What the task requires. Your answer should be only the lines below from the one with "WEBÁRUHÁZ KÉSZÍTÉS" to the one with "информации и т.д.);", repeated exactly, ends included.
++++ Stored data ++++
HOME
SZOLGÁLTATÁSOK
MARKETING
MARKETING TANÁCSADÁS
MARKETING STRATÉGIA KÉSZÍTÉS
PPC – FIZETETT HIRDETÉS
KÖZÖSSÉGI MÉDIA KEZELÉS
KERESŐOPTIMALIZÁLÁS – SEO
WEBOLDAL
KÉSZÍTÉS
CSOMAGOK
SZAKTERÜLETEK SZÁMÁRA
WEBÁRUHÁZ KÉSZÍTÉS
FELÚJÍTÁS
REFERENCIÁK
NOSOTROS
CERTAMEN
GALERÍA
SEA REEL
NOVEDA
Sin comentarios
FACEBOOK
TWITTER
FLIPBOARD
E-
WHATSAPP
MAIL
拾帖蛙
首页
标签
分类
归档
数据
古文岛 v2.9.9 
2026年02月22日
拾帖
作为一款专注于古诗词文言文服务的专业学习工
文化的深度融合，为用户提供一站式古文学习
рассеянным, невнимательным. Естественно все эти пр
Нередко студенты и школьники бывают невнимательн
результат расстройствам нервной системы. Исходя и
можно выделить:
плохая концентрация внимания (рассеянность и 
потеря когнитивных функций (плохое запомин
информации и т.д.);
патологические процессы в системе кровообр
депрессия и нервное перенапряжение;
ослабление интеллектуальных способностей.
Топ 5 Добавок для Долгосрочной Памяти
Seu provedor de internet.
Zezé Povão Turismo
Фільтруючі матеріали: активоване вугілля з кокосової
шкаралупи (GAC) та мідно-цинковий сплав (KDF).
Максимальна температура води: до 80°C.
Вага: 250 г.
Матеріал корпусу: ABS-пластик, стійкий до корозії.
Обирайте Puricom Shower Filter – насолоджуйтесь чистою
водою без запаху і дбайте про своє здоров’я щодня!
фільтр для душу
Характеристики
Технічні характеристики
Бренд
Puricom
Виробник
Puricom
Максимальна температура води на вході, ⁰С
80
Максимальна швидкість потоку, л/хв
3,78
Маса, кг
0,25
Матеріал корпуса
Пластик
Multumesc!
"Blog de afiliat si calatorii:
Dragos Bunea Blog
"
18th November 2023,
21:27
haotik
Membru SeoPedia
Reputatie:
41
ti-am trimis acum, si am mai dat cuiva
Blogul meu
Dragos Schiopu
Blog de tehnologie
++++
Finished task.
WEBÁRUHÁZ KÉSZÍTÉS
FELÚJÍTÁS
REFERENCIÁK
NOSOTROS
CERTAMEN
GALERÍA
SEA REEL
NOVEDA
Sin comentarios
FACEBOOK
TWITTER
FLIPBOARD
E-
WHATSAPP
MAIL
拾帖蛙
首页
标签
分类
归档
数据
古文岛 v2.9.9 
2026年02月22日
拾帖
作为一款专注于古诗词文言文服务的专业学习工
文化的深度融合，为用户提供一站式古文学习
рассеянным, невнимательным. Естественно все эти пр
Нередко студенты и школьники бывают невнимательн
результат расстройствам нервной системы. Исходя и
можно выделить:
плохая концентрация внимания (рассеянность и 
потеря когнитивных функций (плохое запомин
информации и т.д.);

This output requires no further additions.